After the collapse of the Soviet Union, we Russians were, to put it mildly, "squeezed out" of Kazakhstan. What was it all about? The fact that there was no electricity, heating, or water. They haven't paid a pension for years. It was a shame: for forty years of work, how many children of different nationalities I taught the good. And my heart ached for something else - the war was the same for everyone: for the Kazakhs, for the Tatars, for the Russians, and for other peoples who inhabited the Soviet Union. My father did a lot to win this war. In general, I couldn't stand it, and we went to live in Novosibirsk with my daughter Marina. I would very much like to live out my life with dignity...
To live with dignity. Unfortunately, the moral deafness of the late 20th century has so distorted our society that basic moral principles have become inverted. In Novosibirsk, at first, Elizaveta Mikhailovna felt this in full. The appeal to the authorities with a request for help-to get a pension, transferring it from Kazakhstan to Russia, and somehow solve the housing problem-came across a blank wall of indifference. Some kind of designer Koshkin... So what? We have, they say, each designer of his own life.
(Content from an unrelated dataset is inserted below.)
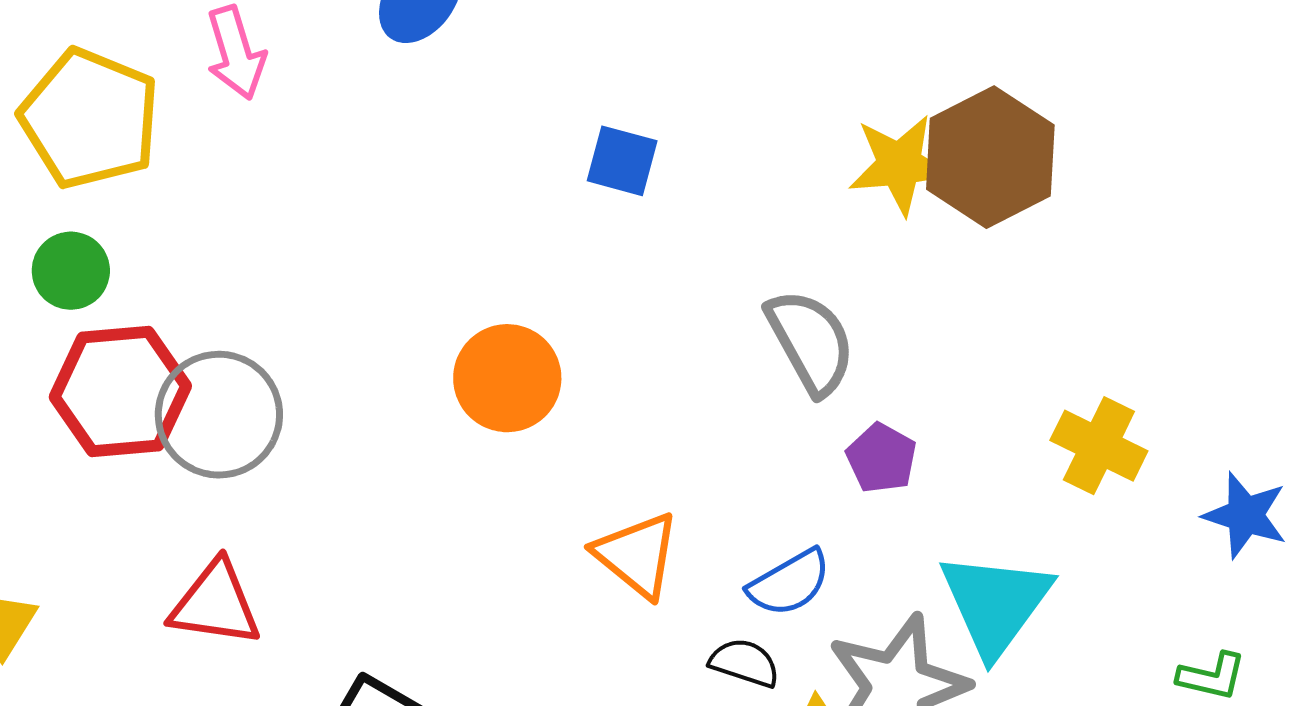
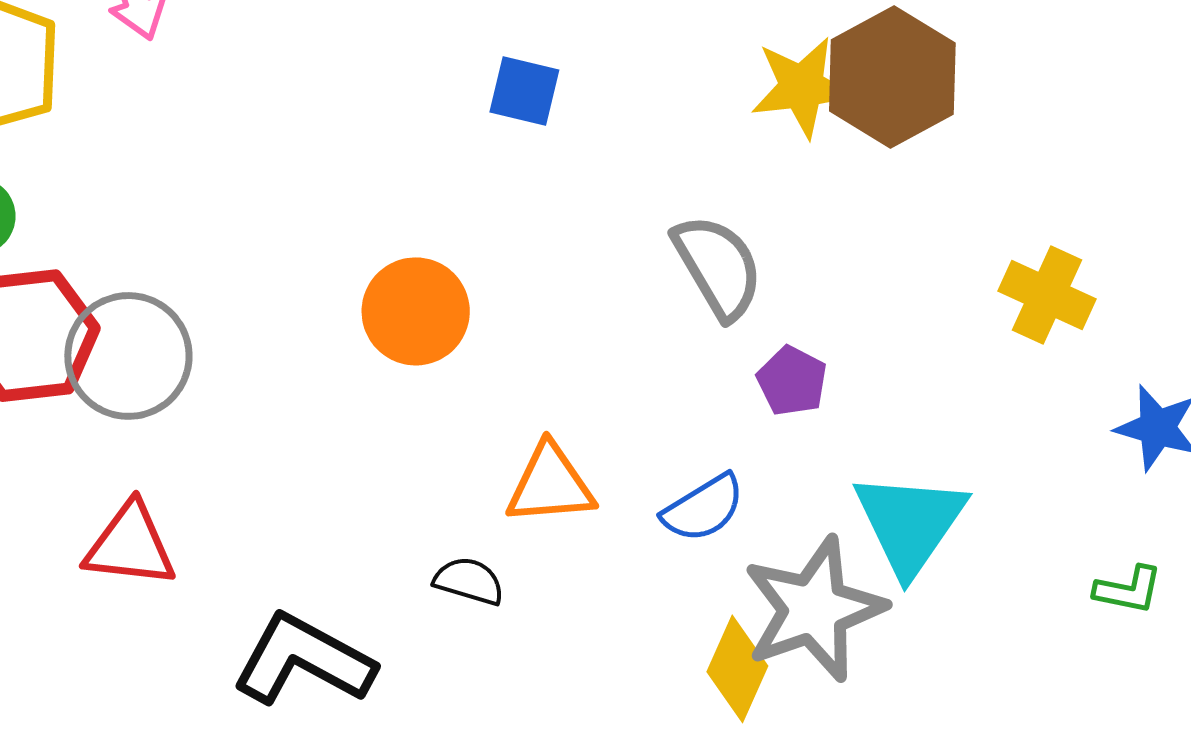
yellow cross: (1099, 446) -> (1047, 295), moved
orange triangle: (637, 555) -> (550, 484), turned -42
black semicircle: (745, 663) -> (469, 581), moved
Much has changed since V. A. Tolokonsky became Governor of the Novosibirsk Region. He almost immediately resolved the housing issue of M. I. Koshkin's daughter, and promised constant assistance in the future. A trip to her homeland for the 100th anniversary of the birth of the famous designer was organized by another governor - A. I. Lebed. In general, E. M. Koshkina considers officer D. N. Shmelev, who voluntarily undertook to help the Koshkins in all matters on the Siberian land, to be the guardian angel of the family. Truly merciful is the Russian soul. The only sad thing is that all this should not be done in the form of mercy. This is a duty that we forget about. Duty to memory, to the older generation, duty to the Motherland. It was always performed by Mikhail Ilyich Koshkin.